Lowell afferrò il vassoio in legno e sbuffò mentre seguiva la fila di persone attratte dal cibo. Guardò oltre la teca e notò come ci fosse una strana minestra più pallida del solito. Fece una smorfia. Non aveva tanta fame in realtà. Lasciò il vassoio e uscì dalla fila, dirigendosi al tavolo. Una mano fredda lo fermò, afferrandogli la spalla e costringendolo a voltarsi. Un ragazzo, di qualche anno più piccolo, dai capelli biondi arruffati e gli occhi scuri lo fissò, per poi abbassare lo sguardo, intimorito dal corvino. Lowell, inespressivo, attese che gli fosse esposto il motivo di quel gesto.

«Scusa non volevo disturbarti ma credo ci sia una cosa che devi sapere,» disse il biondo. Era alto quanto Lowell ma sembrava più gracile. La divisa della scuola gli donava. Il corvino scrollò le spalle e tirò su col naso.

«Cosa?» domandò Low. L'altro arrossì e si toccò impacciatamente i capelli, per poi indicare un punto oltre le sue spalle, dove la porta sul giardino era contornata dalle grandi finestre della sala da pranzo.
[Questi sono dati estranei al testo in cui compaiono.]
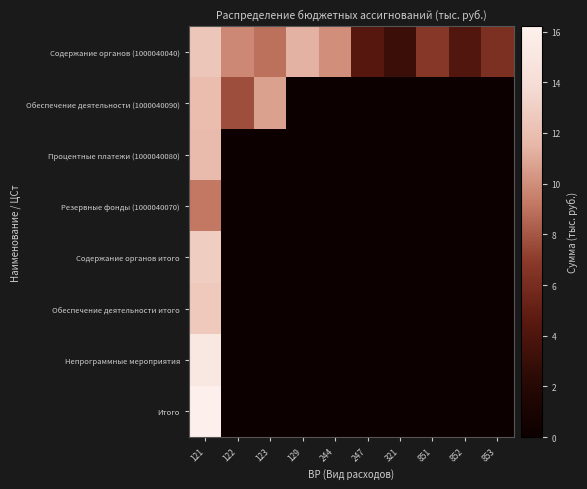

At how many categories does at least one series exceed 0?

10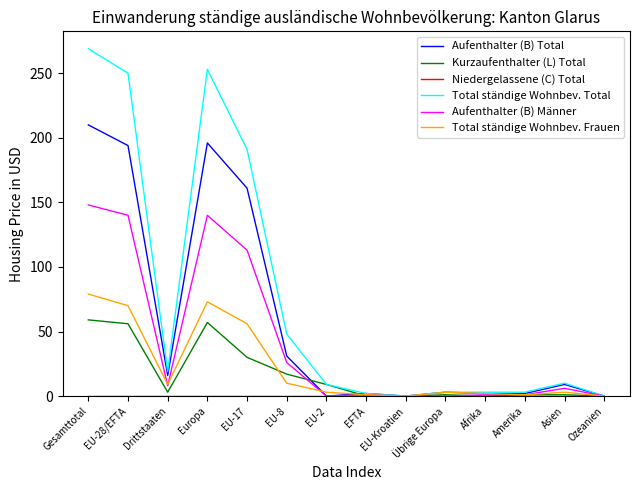

Is it true that Kurzaufenthalter (L) Total equals 57 at Europa?

True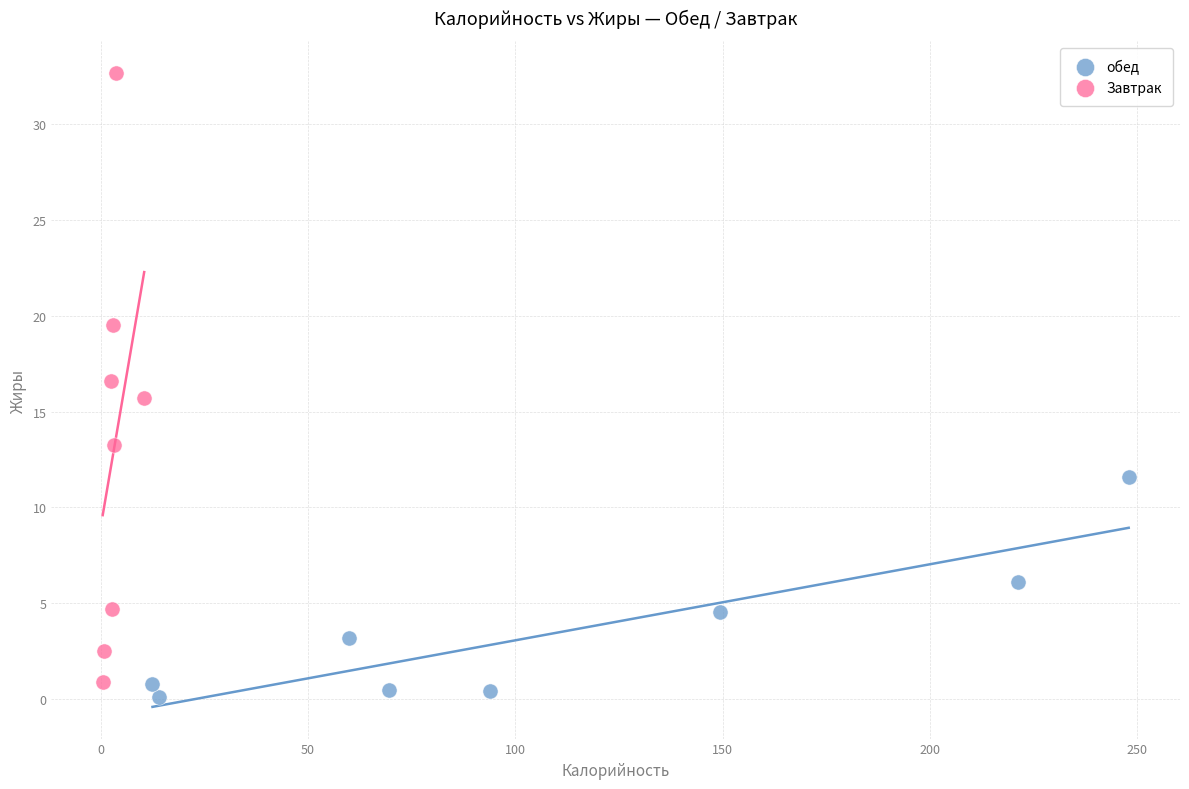

Which series has the widest spread of Y values?

Завтрак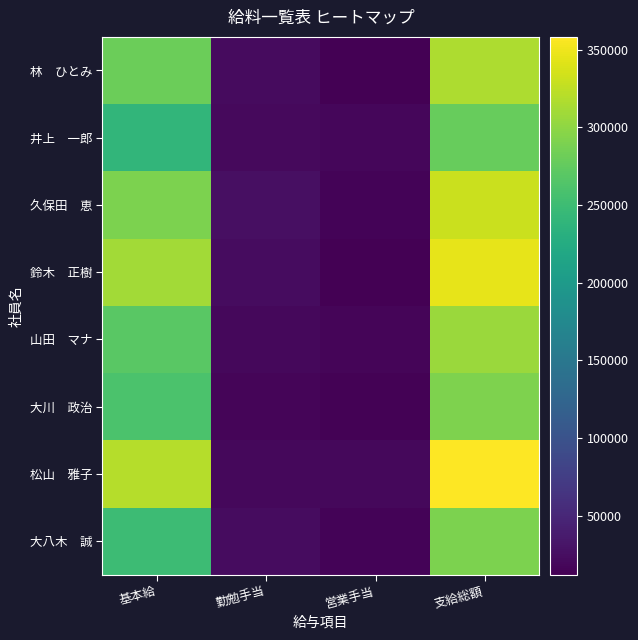

Between 勤勉手当 and 基本給, which is larger?

基本給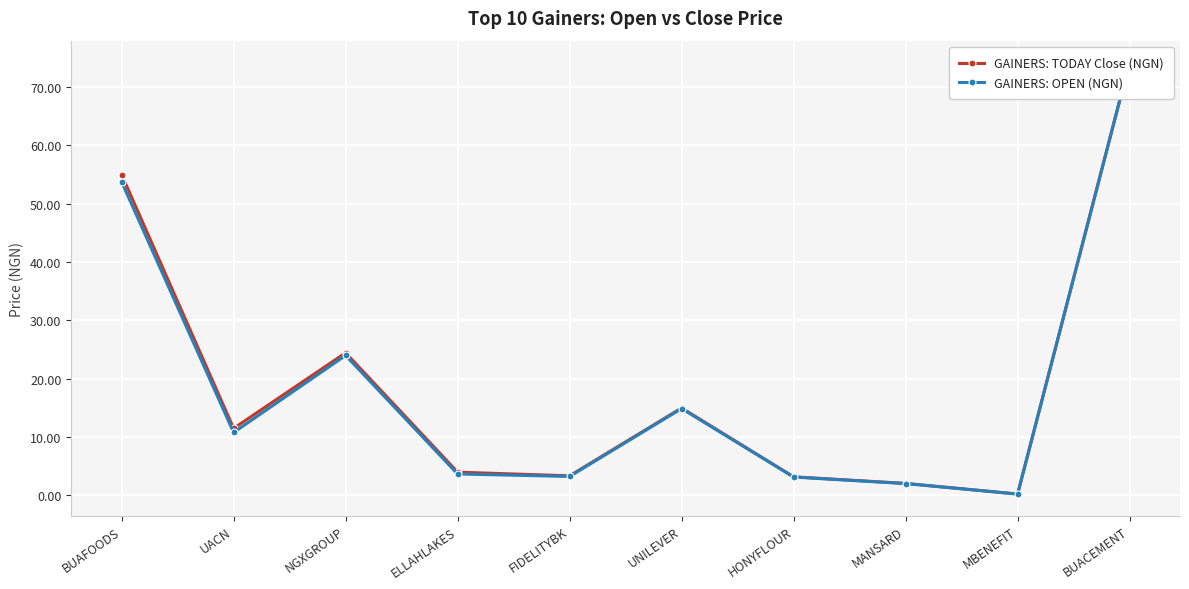

The value of GAINERS: TODAY Close (NGN) at ELLAHLAKES is 4.0. True or false?

True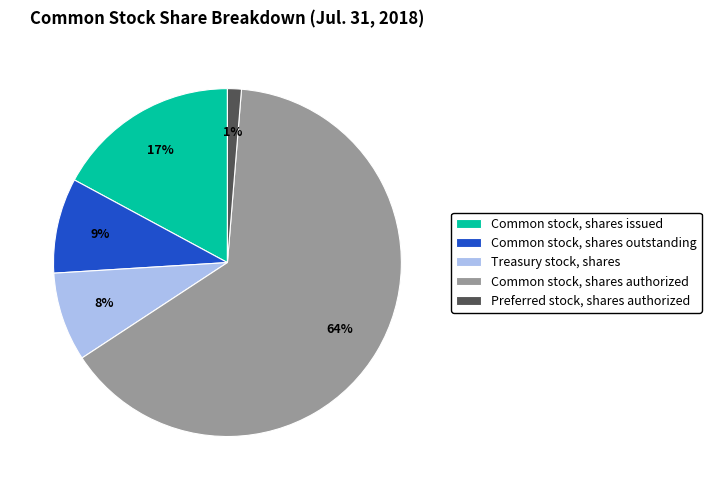

To the nearest percent, what portion does Treasury stock, shares represent?

8%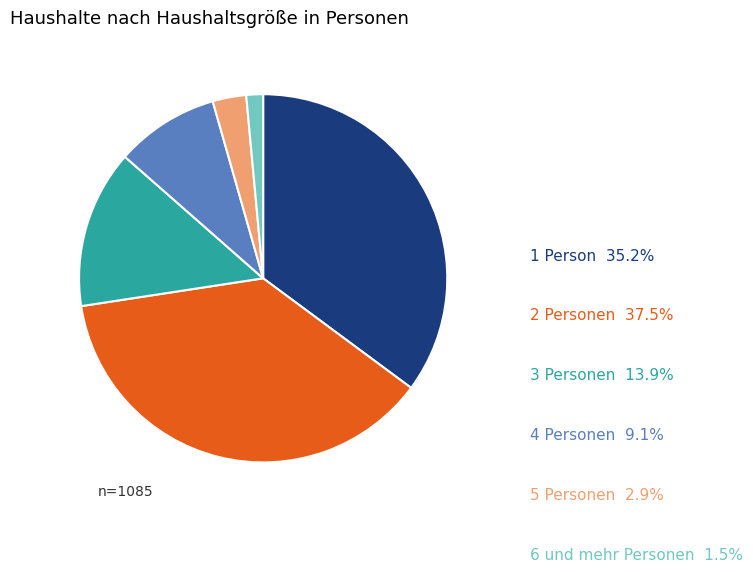

Is there a majority slice in this chart?

No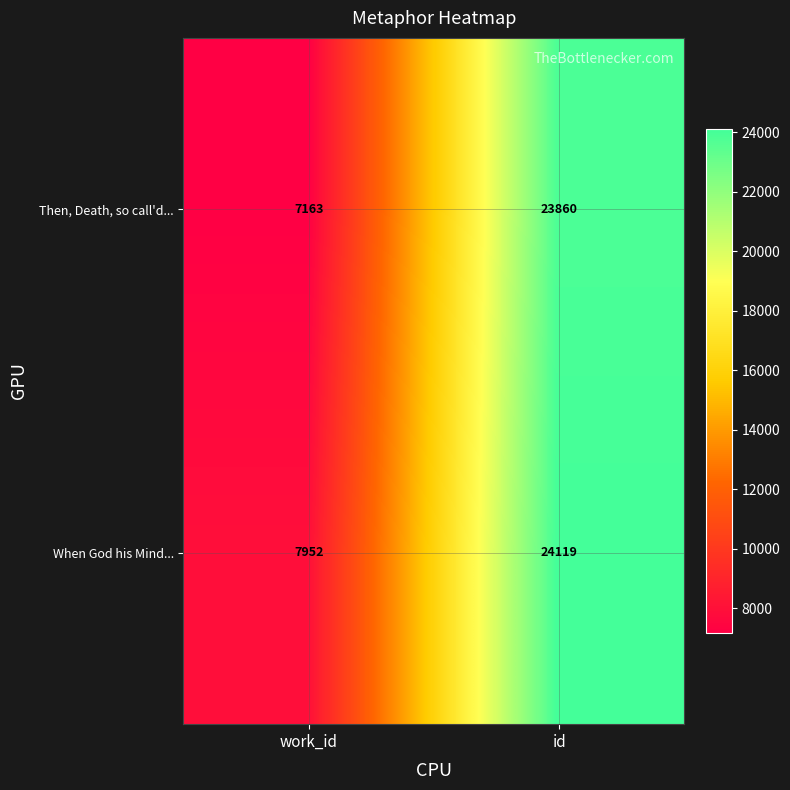

What is the average value of the When God his Mind... series?

16036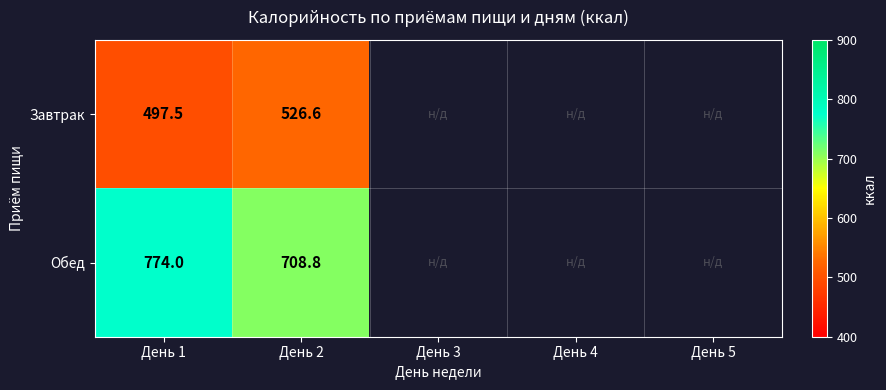

Between День 1 and День 2, which is larger?

День 2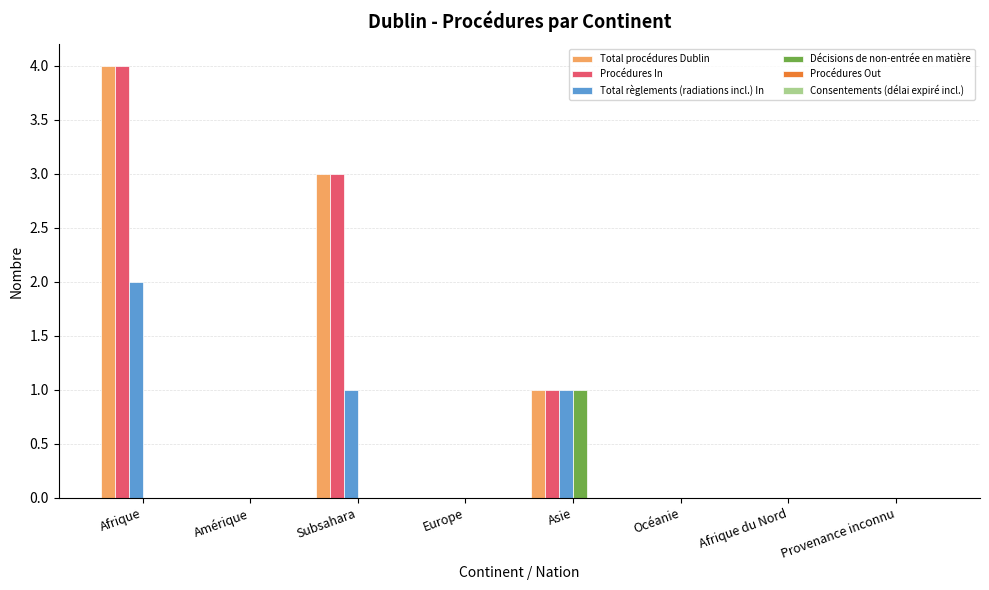

At which category is the sum across all series the highest?

Afrique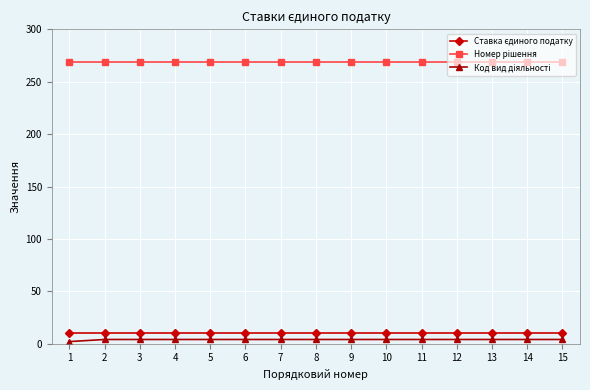

What is the greatest value displayed?

269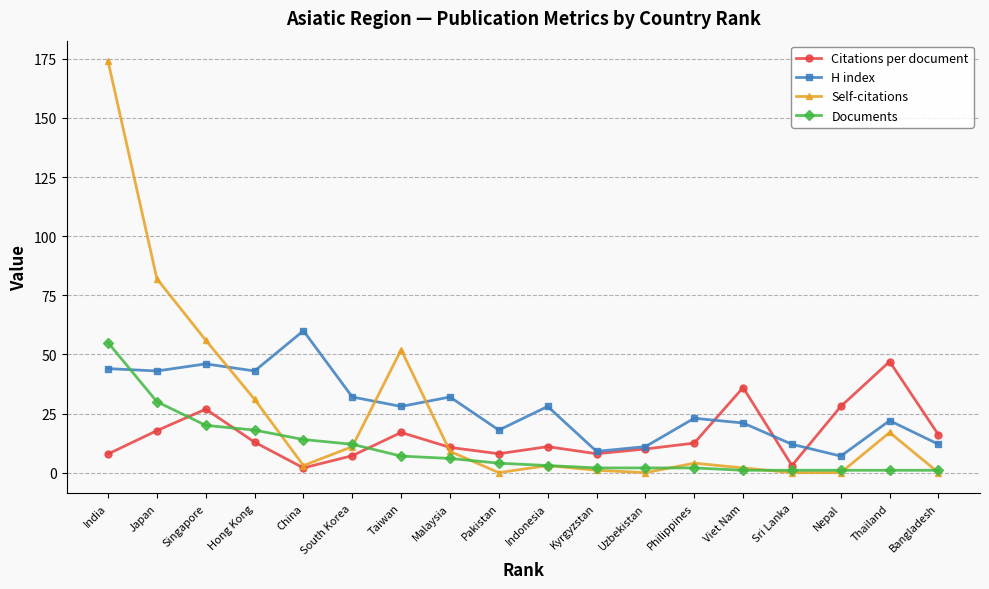

Is it true that H index equals 22.0 at Thailand?

True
«Ho visto Jonathan che portava fuori un ragazzo,» annunciò il giovane. Lowell contrasse la mascella e rimase inespressivo per qualche secondo, poi alzò lo sguardo dall'altro e lo posò sul proprio tavolo. Dean non c'era. Provò a cercarlo dalle parti della chilometrica fila per il cibo, ma nemmeno lì pareva esserci. IL sangue si gelò nelle vene. Sapeva cosa stava succedendo, era la paura che aveva avuto sin dall'inizio. Jonathan si stava ammutinando. E per farlo avrebbe punito Dean, solo che quella volta Lowell non l'avrebbe permesso.